CMS Cuts Worse Than Deficit Reduction Act for Clinics, Physicians
by Brendon Nafziger
, DOTmed News Associate Editor | October 08, 2009
CMS' proposed cuts to
freestanding clinics and doctors'
offices could slash almost
a quarter of reimbursement
income for imaging services
Expected changes to the Centers for Medicare & Medicaid Services reimbursements could cause more financial mayhem to freestanding clinics and physicians' offices than the Deficit Reduction Act of 2005 (DRA), according to a recent analysis by 3d Health, a Chicago-based consulting firm.
Analysts at 3d Health believe the proposed changes to how CMS pays physicians for services, the Medicare Physician Fee Schedule, could gut reimbursements to doctors and non-hospital clinics by an average of 26 percent across all imaging modalities.
That's higher than the 18.5 percent reduction freestanding imaging units were hit with as result of the DRA, at least according to recent estimates, published this summer in the Journal of the American College of Radiology.
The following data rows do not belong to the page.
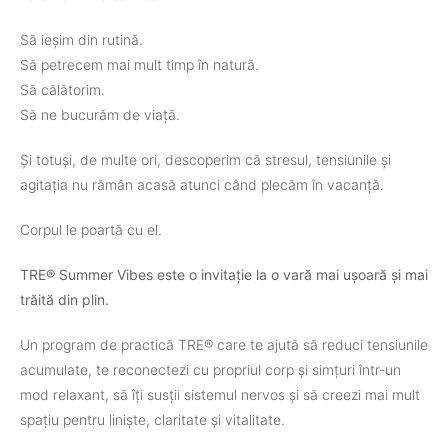
Să ieșim din rutină.
Să petrecem mai mult timp în natură.
Să călătorim.
Să ne bucurăm de viață.
Și totuși, de multe ori, descoperim că stresul, tensiunile și
agitația nu rămân acasă atunci când plecăm în vacanță.
Corpul le poartă cu el.
TRE® Summer Vibes este o invitație la o vară mai ușoară și mai
trăită din plin.
Un program de practică TRE® care te ajută să reduci tensiunile
acumulate, te reconectezi cu propriul corp și simțuri într-un
mod relaxant, să îți susții sistemul nervos și să creezi mai mult
spațiu pentru liniște, claritate și vitalitate.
MRI, CT expecting the worst pain
"[The cut from the CMS rules] varies by modality, with CT and MR taking some big cuts and nuclear cardiology as well," Jon Geise, a principal at 3d Health, tells DOTmed News.
The DEXA bone-density scan is particularly hard hit, with an expected 43 percent reduction in reimbursements, while CT (down 38 percent), nuclear cardiology (32 percent) and MRI (31 percent) all take a drubbing, according to 3d Health's figures.
For example, while hospitals will get an average of $238 per CT unit, clinics or doctors' offices only get $152. And for MRI, clinics will receive only $277, compared to a hospital's $391 average reimbursement per unit.
Cause for alarm
"There are several moving parts," says Geise, noting that the cause of the reductions are manifold, though the now-infamous reduction in assumed utilization rates is a big part of it.
The Medicare Physician Fee Schedule bases its reimbursement rates on complex nation-wide assessments called relative value units, or RVUs.
CMS plans to overhaul the imaging malpractice RVUs -- reimbursements to offset insurance premiums for each procedure paid by doctors and clinics. CMS will move cash from the technical component, the facility fee covering staff, equipment and overhead, to the physician fee shelled out to interpreting radiologists and other doctors, whom CMS believes carry more of the malpractice risk.
This means physicians who have their own equipment and are only billing the technical component will lose some income. "The previous malpractice RVUs generated some technical component revenue," Geise says. "[It] was a small part, and now it's shifted down to almost zero."
Of course, one of the biggest blows is the predicted change in utilization rates for equipment costing more than $1 million.